→ WHAT YOU NEED TO DO
Reproduce the material below word for word, from its first line up to and including the line that contains "collectors: G. Klug".

* begin *

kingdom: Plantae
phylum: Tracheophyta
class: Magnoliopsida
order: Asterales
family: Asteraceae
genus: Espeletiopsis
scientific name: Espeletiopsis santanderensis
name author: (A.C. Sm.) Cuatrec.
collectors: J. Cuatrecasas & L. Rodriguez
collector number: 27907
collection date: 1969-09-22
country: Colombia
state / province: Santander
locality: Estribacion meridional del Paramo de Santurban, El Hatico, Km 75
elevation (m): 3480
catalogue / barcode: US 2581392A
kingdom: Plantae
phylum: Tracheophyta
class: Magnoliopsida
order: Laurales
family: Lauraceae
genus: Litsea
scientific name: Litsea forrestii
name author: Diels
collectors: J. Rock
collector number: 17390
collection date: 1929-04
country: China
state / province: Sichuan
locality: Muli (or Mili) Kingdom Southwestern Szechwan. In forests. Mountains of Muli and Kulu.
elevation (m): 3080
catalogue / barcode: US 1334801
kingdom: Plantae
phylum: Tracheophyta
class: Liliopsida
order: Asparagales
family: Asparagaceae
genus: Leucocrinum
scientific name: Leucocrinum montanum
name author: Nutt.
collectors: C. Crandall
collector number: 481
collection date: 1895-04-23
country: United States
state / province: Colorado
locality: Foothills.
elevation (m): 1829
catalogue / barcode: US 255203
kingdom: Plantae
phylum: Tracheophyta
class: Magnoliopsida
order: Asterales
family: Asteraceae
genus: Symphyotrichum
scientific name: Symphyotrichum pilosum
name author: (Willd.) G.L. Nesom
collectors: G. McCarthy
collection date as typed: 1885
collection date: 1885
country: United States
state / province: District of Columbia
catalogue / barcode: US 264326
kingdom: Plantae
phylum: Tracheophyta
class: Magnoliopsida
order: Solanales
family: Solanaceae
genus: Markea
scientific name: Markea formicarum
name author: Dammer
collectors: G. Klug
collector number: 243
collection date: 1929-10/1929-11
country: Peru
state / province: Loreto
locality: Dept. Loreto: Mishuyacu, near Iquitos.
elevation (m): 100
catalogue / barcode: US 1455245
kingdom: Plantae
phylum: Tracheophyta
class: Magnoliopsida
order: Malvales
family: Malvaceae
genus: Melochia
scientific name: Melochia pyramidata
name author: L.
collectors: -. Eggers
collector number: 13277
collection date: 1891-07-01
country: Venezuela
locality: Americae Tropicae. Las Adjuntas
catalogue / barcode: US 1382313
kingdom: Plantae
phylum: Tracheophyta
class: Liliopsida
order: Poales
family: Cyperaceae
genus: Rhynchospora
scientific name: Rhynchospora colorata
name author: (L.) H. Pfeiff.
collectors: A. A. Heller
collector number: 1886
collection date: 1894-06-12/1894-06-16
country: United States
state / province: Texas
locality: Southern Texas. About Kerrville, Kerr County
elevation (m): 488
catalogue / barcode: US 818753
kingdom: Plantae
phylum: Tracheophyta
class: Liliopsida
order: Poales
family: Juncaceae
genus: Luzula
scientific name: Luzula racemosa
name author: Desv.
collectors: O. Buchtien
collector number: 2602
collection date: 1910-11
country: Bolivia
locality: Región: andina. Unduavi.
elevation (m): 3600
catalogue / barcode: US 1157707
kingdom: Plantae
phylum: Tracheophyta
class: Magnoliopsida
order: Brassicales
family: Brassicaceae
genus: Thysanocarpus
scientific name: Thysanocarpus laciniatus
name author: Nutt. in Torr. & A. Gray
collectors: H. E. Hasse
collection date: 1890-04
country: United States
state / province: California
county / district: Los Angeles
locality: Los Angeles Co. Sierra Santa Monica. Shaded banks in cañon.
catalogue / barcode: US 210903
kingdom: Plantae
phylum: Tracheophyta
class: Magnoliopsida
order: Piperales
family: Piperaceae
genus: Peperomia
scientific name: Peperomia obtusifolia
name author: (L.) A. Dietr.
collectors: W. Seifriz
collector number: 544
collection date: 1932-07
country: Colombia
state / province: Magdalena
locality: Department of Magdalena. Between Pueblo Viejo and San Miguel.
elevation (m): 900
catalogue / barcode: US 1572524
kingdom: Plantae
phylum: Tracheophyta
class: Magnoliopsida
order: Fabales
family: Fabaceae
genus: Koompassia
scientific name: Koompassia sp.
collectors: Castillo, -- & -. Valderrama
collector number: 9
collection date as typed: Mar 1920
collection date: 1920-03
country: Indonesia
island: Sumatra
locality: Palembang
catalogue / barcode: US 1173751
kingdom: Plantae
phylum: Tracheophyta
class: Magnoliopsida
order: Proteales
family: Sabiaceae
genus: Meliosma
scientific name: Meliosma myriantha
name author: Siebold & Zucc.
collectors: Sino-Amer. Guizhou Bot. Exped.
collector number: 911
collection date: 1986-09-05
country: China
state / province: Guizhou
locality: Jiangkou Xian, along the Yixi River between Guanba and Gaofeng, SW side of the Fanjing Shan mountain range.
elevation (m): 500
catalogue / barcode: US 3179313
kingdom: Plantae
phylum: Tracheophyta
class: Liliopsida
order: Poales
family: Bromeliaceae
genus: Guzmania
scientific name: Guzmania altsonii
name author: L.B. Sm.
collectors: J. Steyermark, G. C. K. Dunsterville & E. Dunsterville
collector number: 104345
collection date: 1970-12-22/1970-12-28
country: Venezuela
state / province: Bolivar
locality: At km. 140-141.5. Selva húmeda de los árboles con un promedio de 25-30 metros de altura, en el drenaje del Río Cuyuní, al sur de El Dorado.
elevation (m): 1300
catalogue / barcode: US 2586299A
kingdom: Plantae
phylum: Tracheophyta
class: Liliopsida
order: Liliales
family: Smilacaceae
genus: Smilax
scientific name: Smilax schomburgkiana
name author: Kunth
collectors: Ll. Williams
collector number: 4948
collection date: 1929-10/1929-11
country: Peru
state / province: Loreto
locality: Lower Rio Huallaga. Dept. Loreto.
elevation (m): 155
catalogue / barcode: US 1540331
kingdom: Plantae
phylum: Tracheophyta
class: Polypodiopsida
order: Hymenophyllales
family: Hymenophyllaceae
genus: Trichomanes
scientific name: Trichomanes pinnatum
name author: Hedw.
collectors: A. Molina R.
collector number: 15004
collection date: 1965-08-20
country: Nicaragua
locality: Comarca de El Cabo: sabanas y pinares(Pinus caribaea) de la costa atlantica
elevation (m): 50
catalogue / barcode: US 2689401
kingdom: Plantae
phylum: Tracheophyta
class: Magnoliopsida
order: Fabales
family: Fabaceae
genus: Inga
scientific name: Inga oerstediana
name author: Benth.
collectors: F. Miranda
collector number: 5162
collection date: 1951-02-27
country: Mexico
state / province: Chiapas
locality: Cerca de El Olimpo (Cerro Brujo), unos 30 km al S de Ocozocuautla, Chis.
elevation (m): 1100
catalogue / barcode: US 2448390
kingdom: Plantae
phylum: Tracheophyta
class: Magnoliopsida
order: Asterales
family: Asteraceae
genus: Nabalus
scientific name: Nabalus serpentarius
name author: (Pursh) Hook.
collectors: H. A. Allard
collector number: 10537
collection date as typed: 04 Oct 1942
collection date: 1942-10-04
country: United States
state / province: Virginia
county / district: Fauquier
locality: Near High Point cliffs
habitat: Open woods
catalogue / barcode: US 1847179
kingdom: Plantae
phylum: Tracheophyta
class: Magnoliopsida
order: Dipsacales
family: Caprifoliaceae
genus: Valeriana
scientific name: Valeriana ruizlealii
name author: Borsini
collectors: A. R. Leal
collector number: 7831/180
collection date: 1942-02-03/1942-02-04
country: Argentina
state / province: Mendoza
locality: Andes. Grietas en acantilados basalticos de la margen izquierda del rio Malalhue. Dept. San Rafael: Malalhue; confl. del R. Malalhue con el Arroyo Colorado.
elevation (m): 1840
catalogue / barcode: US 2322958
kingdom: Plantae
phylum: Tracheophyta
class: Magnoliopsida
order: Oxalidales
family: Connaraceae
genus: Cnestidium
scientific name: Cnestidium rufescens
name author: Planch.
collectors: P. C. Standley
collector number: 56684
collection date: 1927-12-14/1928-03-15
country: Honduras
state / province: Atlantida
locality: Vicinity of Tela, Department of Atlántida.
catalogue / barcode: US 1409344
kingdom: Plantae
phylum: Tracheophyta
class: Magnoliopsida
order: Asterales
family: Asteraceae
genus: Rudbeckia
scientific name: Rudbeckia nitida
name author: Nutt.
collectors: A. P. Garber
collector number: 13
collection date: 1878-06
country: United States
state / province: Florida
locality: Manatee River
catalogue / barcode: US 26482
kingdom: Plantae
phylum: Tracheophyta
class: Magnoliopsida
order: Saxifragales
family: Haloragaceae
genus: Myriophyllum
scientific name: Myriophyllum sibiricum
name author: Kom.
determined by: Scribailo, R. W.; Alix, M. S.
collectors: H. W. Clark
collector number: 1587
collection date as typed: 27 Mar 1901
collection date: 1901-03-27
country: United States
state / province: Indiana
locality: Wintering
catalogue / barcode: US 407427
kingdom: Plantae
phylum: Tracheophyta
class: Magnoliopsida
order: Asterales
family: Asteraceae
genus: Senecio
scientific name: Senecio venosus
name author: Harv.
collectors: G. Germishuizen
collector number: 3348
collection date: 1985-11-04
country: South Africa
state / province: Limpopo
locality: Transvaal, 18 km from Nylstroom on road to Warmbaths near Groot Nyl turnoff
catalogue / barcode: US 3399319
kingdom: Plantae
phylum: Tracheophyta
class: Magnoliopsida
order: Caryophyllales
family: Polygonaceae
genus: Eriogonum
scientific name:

* end *

→ EXERCISE RESPONSE
kingdom: Plantae
phylum: Tracheophyta
class: Magnoliopsida
order: Asterales
family: Asteraceae
genus: Espeletiopsis
scientific name: Espeletiopsis santanderensis
name author: (A.C. Sm.) Cuatrec.
collectors: J. Cuatrecasas & L. Rodriguez
collector number: 27907
collection date: 1969-09-22
country: Colombia
state / province: Santander
locality: Estribacion meridional del Paramo de Santurban, El Hatico, Km 75
elevation (m): 3480
catalogue / barcode: US 2581392A
kingdom: Plantae
phylum: Tracheophyta
class: Magnoliopsida
order: Laurales
family: Lauraceae
genus: Litsea
scientific name: Litsea forrestii
name author: Diels
collectors: J. Rock
collector number: 17390
collection date: 1929-04
country: China
state / province: Sichuan
locality: Muli (or Mili) Kingdom Southwestern Szechwan. In forests. Mountains of Muli and Kulu.
elevation (m): 3080
catalogue / barcode: US 1334801
kingdom: Plantae
phylum: Tracheophyta
class: Liliopsida
order: Asparagales
family: Asparagaceae
genus: Leucocrinum
scientific name: Leucocrinum montanum
name author: Nutt.
collectors: C. Crandall
collector number: 481
collection date: 1895-04-23
country: United States
state / province: Colorado
locality: Foothills.
elevation (m): 1829
catalogue / barcode: US 255203
kingdom: Plantae
phylum: Tracheophyta
class: Magnoliopsida
order: Asterales
family: Asteraceae
genus: Symphyotrichum
scientific name: Symphyotrichum pilosum
name author: (Willd.) G.L. Nesom
collectors: G. McCarthy
collection date as typed: 1885
collection date: 1885
country: United States
state / province: District of Columbia
catalogue / barcode: US 264326
kingdom: Plantae
phylum: Tracheophyta
class: Magnoliopsida
order: Solanales
family: Solanaceae
genus: Markea
scientific name: Markea formicarum
name author: Dammer
collectors: G. Klug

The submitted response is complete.